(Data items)
▬▬▬

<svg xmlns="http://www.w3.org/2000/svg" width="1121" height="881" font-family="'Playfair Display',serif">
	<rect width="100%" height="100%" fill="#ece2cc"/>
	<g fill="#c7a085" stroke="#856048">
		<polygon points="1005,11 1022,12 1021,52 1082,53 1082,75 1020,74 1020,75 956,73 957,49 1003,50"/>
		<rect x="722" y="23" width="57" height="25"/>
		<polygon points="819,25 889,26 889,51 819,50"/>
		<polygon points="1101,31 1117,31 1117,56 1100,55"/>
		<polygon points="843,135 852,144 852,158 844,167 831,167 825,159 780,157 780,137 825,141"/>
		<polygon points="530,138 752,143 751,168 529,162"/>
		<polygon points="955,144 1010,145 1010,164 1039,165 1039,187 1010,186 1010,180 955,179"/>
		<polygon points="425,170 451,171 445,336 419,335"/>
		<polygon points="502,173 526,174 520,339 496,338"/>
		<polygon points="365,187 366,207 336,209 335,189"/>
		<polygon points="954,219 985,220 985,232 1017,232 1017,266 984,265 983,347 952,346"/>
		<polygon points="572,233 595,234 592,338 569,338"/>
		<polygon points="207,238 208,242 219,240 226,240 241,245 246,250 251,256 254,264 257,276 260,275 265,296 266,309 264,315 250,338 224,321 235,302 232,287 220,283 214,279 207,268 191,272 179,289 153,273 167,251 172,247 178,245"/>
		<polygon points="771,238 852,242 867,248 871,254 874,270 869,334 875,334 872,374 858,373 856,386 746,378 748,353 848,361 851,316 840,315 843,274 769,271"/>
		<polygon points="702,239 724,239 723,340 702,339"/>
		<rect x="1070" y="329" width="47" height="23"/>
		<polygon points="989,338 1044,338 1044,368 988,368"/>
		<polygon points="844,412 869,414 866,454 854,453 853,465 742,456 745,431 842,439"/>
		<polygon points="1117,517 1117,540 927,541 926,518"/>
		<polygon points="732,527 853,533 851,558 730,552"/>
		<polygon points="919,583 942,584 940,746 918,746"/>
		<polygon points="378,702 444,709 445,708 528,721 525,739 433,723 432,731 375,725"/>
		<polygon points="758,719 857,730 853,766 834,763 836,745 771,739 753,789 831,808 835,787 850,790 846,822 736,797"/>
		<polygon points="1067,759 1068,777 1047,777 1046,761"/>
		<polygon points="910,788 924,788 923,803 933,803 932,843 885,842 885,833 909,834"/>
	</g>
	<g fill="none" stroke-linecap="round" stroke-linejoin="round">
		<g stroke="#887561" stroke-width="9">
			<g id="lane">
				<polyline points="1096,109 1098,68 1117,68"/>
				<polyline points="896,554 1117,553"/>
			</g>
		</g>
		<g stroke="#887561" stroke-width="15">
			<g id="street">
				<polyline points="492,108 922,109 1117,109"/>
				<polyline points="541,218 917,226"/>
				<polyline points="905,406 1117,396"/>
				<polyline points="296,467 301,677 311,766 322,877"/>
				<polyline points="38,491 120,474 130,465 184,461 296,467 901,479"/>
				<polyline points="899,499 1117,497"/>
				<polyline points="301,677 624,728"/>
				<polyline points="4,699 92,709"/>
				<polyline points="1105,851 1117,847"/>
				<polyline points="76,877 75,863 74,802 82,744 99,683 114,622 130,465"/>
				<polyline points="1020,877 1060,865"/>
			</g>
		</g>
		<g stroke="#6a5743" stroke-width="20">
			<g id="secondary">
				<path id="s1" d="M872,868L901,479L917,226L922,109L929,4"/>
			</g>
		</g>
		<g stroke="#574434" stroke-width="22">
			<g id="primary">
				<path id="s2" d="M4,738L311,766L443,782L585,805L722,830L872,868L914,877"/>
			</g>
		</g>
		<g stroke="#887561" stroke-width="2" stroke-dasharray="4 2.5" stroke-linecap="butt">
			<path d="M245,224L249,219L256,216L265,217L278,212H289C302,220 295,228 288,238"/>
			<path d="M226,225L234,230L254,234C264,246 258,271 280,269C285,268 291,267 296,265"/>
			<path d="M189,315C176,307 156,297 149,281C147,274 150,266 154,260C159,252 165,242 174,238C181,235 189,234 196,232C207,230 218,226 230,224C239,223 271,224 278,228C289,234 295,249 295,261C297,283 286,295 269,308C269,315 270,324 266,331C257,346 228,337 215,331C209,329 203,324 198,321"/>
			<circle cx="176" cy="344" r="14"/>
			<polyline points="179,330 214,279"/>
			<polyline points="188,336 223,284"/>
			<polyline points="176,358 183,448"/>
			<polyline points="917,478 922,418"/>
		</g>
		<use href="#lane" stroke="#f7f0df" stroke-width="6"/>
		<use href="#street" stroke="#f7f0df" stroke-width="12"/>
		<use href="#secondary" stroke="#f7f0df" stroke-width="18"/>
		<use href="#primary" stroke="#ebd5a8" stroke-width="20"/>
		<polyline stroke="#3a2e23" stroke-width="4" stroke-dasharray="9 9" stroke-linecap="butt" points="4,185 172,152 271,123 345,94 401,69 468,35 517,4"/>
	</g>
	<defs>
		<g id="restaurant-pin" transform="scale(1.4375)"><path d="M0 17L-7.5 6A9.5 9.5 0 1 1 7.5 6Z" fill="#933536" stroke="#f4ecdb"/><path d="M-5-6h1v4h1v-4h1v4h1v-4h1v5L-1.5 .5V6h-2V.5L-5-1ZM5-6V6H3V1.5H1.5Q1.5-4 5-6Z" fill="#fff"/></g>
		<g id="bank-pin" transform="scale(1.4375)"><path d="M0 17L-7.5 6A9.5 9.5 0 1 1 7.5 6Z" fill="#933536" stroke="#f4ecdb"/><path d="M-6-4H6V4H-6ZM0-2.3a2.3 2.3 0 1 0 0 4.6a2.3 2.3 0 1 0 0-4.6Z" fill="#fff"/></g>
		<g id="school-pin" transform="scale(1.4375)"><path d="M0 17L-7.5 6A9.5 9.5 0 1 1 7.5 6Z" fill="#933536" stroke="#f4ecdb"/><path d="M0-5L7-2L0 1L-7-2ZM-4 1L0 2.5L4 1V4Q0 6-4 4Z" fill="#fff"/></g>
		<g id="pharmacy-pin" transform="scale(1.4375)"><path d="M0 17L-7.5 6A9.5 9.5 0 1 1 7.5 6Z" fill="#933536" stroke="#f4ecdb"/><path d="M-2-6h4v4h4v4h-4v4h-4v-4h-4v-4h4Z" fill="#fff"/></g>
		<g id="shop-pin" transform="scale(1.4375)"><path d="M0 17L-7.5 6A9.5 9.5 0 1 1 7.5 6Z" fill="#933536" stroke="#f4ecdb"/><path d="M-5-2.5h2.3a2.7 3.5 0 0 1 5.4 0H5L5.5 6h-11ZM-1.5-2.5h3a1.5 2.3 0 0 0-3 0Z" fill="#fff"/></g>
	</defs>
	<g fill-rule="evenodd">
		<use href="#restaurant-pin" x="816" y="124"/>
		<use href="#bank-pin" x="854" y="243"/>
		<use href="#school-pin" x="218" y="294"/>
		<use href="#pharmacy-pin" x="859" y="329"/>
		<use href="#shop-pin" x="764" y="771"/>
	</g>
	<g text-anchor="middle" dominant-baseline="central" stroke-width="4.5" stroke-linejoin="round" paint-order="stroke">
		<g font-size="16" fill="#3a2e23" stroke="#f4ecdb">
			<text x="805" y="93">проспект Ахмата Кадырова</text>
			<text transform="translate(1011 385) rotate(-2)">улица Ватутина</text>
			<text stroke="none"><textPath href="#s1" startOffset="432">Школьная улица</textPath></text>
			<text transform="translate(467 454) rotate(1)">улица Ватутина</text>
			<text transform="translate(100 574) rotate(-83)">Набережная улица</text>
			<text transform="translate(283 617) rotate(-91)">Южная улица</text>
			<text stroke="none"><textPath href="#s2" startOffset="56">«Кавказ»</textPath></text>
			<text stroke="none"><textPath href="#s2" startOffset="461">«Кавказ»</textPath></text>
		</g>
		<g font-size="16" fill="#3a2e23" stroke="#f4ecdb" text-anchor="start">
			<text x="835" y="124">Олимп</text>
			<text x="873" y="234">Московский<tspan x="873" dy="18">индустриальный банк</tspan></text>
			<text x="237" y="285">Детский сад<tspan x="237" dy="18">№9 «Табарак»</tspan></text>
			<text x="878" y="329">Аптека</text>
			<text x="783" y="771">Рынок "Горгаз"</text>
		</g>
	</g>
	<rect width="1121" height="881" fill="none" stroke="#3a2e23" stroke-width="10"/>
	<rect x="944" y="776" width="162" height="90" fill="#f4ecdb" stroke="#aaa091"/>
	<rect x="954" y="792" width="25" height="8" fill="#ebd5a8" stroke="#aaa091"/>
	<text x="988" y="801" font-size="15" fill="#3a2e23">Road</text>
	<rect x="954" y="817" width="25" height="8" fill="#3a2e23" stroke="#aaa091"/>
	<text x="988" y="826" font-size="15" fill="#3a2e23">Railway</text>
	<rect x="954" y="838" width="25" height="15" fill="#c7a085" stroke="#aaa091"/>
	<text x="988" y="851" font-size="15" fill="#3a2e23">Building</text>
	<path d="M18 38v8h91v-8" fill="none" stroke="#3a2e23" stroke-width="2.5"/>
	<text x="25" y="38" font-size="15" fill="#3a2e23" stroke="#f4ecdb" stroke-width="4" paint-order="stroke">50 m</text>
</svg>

▬▬▬

Instructions to follow:
The lines to return are those in the records above that hold the word "linejoin".

Response to the exercise:
	<g fill="none" stroke-linecap="round" stroke-linejoin="round">
	<g text-anchor="middle" dominant-baseline="central" stroke-width="4.5" stroke-linejoin="round" paint-order="stroke">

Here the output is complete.